83North has closed its fifth fund, completing an oversubscribed $300 million raise and bringing its total capital under management to $1.1BN+.
The VC firm, which spun out from Silicon Valley giant Greylock Partners in 2015 — and invests in startups in Europe and Israel, out of offices in London and Tel Aviv — last closed a $250M fourth fund back in 2017.
It invests in early and growth stage startups in consumer and enterprise sectors across a broad range of tech areas including fintech, data centre & cloud, enterprise software and marketplaces.
General partner Laurel Bowden, who leads the fund, says the latest close represents investment business as usual, with also no notable changes to the mix of LPs investing for this fifth close.
“As a fund we’re really focused on keeping our fund size down. We think that for just the investment opportunity in Europe and Israel… these are good sized funds to raise and then return and make good multiples on,” she tells TechCrunch. “If you go back in the history of our fundraising we’re always somewhere between $200M-$300M. And that’s the size we like to keep.”
“Of course we do think there’s great opportunities in Europe and Israel but not significantly different than we’ve thought over the last 15 years or so,” she adds.
83North has made around 70 investments to date — which means its five partners are usually making just one investment apiece per year.

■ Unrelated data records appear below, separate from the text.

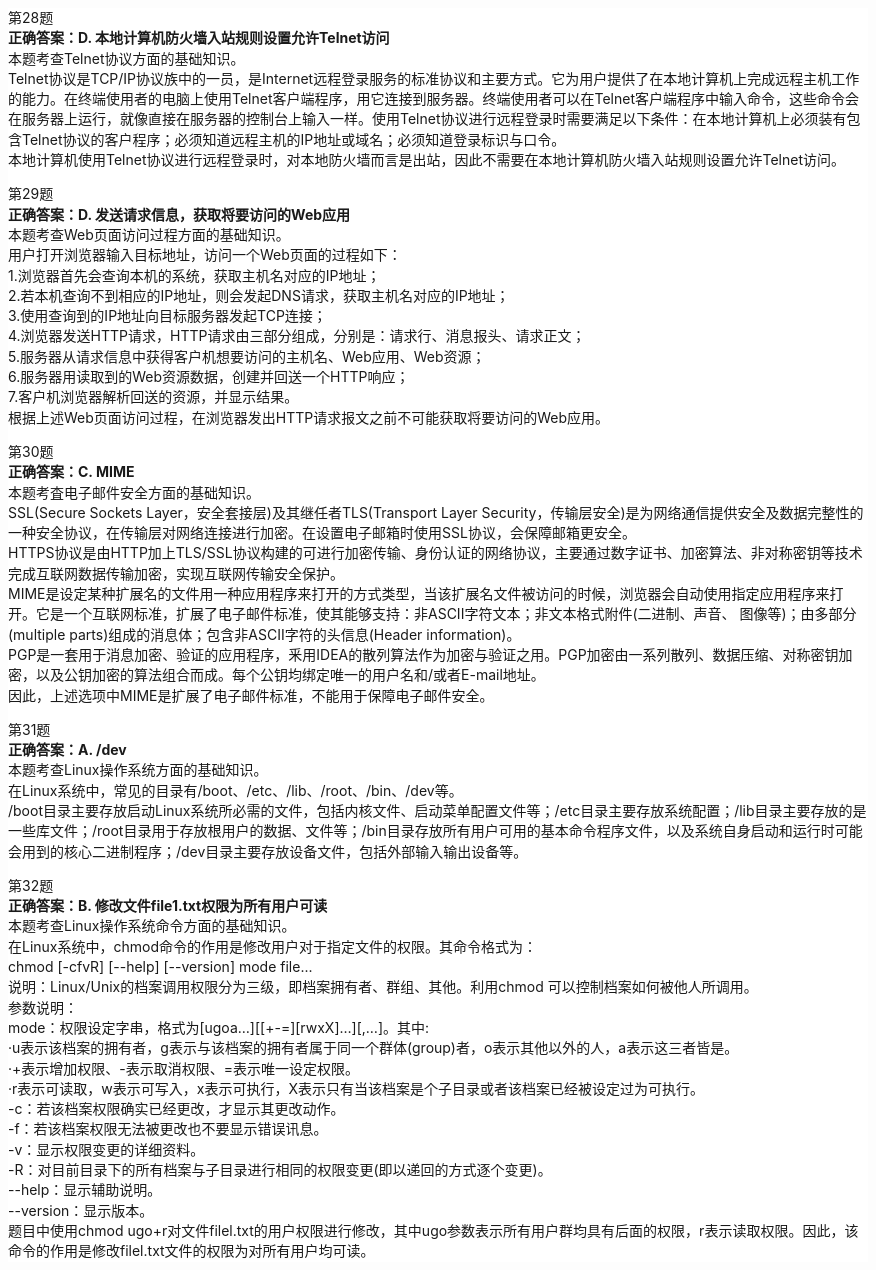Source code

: 第28题  
**正确答案：D. 本地计算机防火墙入站规则设置允许Telnet访问**  
本题考查Telnet协议方面的基础知识。  
Telnet协议是TCP/IP协议族中的一员，是Internet远程登录服务的标准协议和主要方式。它为用户提供了在本地计算机上完成远程主机工作的能力。在终端使用者的电脑上使用Telnet客户端程序，用它连接到服务器。终端使用者可以在Telnet客户端程序中输入命令，这些命令会在服务器上运行，就像直接在服务器的控制台上输入一样。使用Telnet协议进行远程登录时需要满足以下条件：在本地计算机上必须装有包含Telnet协议的客户程序；必须知道远程主机的IP地址或域名；必须知道登录标识与口令。  
本地计算机使用Telnet协议进行远程登录时，对本地防火墙而言是出站，因此不需要在本地计算机防火墙入站规则设置允许Telnet访问。  
  
第29题  
**正确答案：D. 发送请求信息，获取将要访问的Web应用**  
本题考查Web页面访问过程方面的基础知识。  
用户打开浏览器输入目标地址，访问一个Web页面的过程如下：  
1.浏览器首先会查询本机的系统，获取主机名对应的IP地址；  
2.若本机查询不到相应的IP地址，则会发起DNS请求，获取主机名对应的IP地址；  
3.使用查询到的IP地址向目标服务器发起TCP连接；  
4.浏览器发送HTTP请求，HTTP请求由三部分组成，分别是：请求行、消息报头、请求正文；  
5.服务器从请求信息中获得客户机想要访问的主机名、Web应用、Web资源；  
6.服务器用读取到的Web资源数据，创建并回送一个HTTP响应；  
7.客户机浏览器解析回送的资源，并显示结果。  
根据上述Web页面访问过程，在浏览器发出HTTP请求报文之前不可能获取将要访问的Web应用。  
  
第30题  
**正确答案：C. MIME**  
本题考査电子邮件安全方面的基础知识。  
SSL(Secure Sockets Layer，安全套接层)及其继任者TLS(Transport Layer Security，传输层安全)是为网络通信提供安全及数据完整性的一种安全协议，在传输层对网络连接进行加密。在设置电子邮箱时使用SSL协议，会保障邮箱更安全。  
HTTPS协议是由HTTP加上TLS/SSL协议构建的可进行加密传输、身份认证的网络协议，主要通过数字证书、加密算法、非对称密钥等技术完成互联网数据传输加密，实现互联网传输安全保护。  
MIME是设定某种扩展名的文件用一种应用程序来打开的方式类型，当该扩展名文件被访问的时候，浏览器会自动使用指定应用程序来打开。它是一个互联网标准，扩展了电子邮件标准，使其能够支持：非ASCII字符文本；非文本格式附件(二进制、声音、 图像等)；由多部分(multiple parts)组成的消息体；包含非ASCII字符的头信息(Header information)。  
PGP是一套用于消息加密、验证的应用程序，釆用IDEA的散列算法作为加密与验证之用。PGP加密由一系列散列、数据压缩、对称密钥加密，以及公钥加密的算法组合而成。每个公钥均绑定唯一的用户名和/或者E-mail地址。  
因此，上述选项中MIME是扩展了电子邮件标准，不能用于保障电子邮件安全。  
  
第31题  
**正确答案：A. /dev**  
本题考查Linux操作系统方面的基础知识。  
在Linux系统中，常见的目录有/boot、/etc、/lib、/root、/bin、/dev等。  
/boot目录主要存放启动Linux系统所必需的文件，包括内核文件、启动菜单配置文件等；/etc目录主要存放系统配置；/lib目录主要存放的是一些库文件；/root目录用于存放根用户的数据、文件等；/bin目录存放所有用户可用的基本命令程序文件，以及系统自身启动和运行时可能会用到的核心二进制程序；/dev目录主要存放设备文件，包括外部输入输出设备等。  
  
第32题  
**正确答案：B. 修改文件file1.txt权限为所有用户可读**  
本题考查Linux操作系统命令方面的基础知识。  
在Linux系统中，chmod命令的作用是修改用户对于指定文件的权限。其命令格式为：  
chmod \[-cfvR\] \[--help\] \[--version\] mode file...  
说明：Linux/Unix的档案调用权限分为三级，即档案拥有者、群组、其他。利用chmod 可以控制档案如何被他人所调用。  
参数说明：  
mode：权限设定字串，格式为\[ugoa…\]\[\[+-=\]\[rwxX\]…\]\[,…\]。其中:  
·u表示该档案的拥有者，g表示与该档案的拥有者属于同一个群体(group)者，o表示其他以外的人，a表示这三者皆是。  
·+表示增加权限、-表示取消权限、=表示唯一设定权限。  
·r表示可读取，w表示可写入，x表示可执行，X表示只有当该档案是个子目录或者该档案已经被设定过为可执行。  
\-c：若该档案权限确实已经更改，才显示其更改动作。  
\-f：若该档案权限无法被更改也不要显示错误讯息。  
\-v：显示权限变更的详细资料。  
\-R：对目前目录下的所有档案与子目录进行相同的权限变更(即以递回的方式逐个变更)。  
\--help：显示辅助说明。  
\--version：显示版本。  
题目中使用chmod ugo+r对文件filel.txt的用户权限进行修改，其中ugo参数表示所有用户群均具有后面的权限，r表示读取权限。因此，该命令的作用是修改filel.txt文件的权限为对所有用户均可读。  
  

[1ada810afa194ef0a20a1fd51169c8c8.jpg]: https://www.xkxxkx.cn/file/exam/software/网络工程师/综合知识/第61题/1ada810afa194ef0a20a1fd51169c8c8.jpg
[6b0231b26387464f9e6ac4456c4ccab8.jpg]: https://www.xkxxkx.cn/file/exam/software/网络工程师/综合知识/第63题/6b0231b26387464f9e6ac4456c4ccab8.jpg
[b2b5eae9eb1847e0b9c37e8affc8bdae.jpg]: https://www.xkxxkx.cn/file/exam/software/网络工程师/综合知识/第16题/b2b5eae9eb1847e0b9c37e8affc8bdae.jpg
[34007db721af42999ec206a8c8295301.jpg]: https://www.xkxxkx.cn/file/exam/software/网络工程师/综合知识/第21题/34007db721af42999ec206a8c8295301.jpg
[e1fc6e9d3ce3400ea24e2810ac06b5c4.jpg]: https://www.xkxxkx.cn/file/exam/software/网络工程师/综合知识/第34题/e1fc6e9d3ce3400ea24e2810ac06b5c4.jpg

The fund typically invests around $1M at the seed level; between $4M-$8M at the Series A level and up to $20M for Series B, with Bowden saying around a quarter of its investments go into seed (primarily into startups out of Israel); ~40% into Series A; and ~30% Series B.
“It’s somewhat evenly mixed between seed, Series A, Series B — but Series A is probably bigger than everything,” she adds.
It invests roughly half and half in its two regions of focus.
The firm has had 15 exits of portfolio companies (three of which it claims as unicorns). Recent multi-billion dollar exits for Bowden are: Just Eat, Hybris (acquired by SAP), iZettle (acquired by PayPal) and Qlik.
While the fund has a pretty broad investment canvas it’s not locked to it — moving into IoT (with recent investments in Wiliot and VDOO), and also taking what it couches as a “growing interest” in healthtech and vertical SaaS.
“Some of my colleagues… are looking at areas like lidar, in-vehicle automation, looking at some of the drone technologies, looking at some even healthtech AI,” says Bowden. “We’ve looked at a couple of those in Europe as well. I’ve looked, actually, at some healthtech AI. I haven’t done anything but looked.
“And also all things related to data. Of course the market evolves and the technology evolves but we’ve done things related to BI to process automation through to just management of data ops, management of data. We always look at that area. And think we’ll carry on for a number of years. ”
“In venture you have to expand,” she adds. “You can’t just stay investing in exactly the same things but it’s more small additional add-ons as the market evolves, as opposed to fundamental shifts of investment thesis.”
Discussing startup valuations, Bowden says European startups are not insulated from wider investment dynamics that have been pushing startup valuations higher — and even, arguably, warping the market — as a consequence of more capital being raised generally (not only at the end of the pipe).
“Definitely valuations are getting pushed up,” she says. “Definitely things are getting more competitive but that comes back to exactly why we’re focused on raising smaller funds. Because we just think then we have less pressure to invest if we feel that valuations have got too high or there’s just a level… where startups just feel the inclination to raise way more money than they probably need — and that’s a big reason why we like to keep our fund size relatively small.”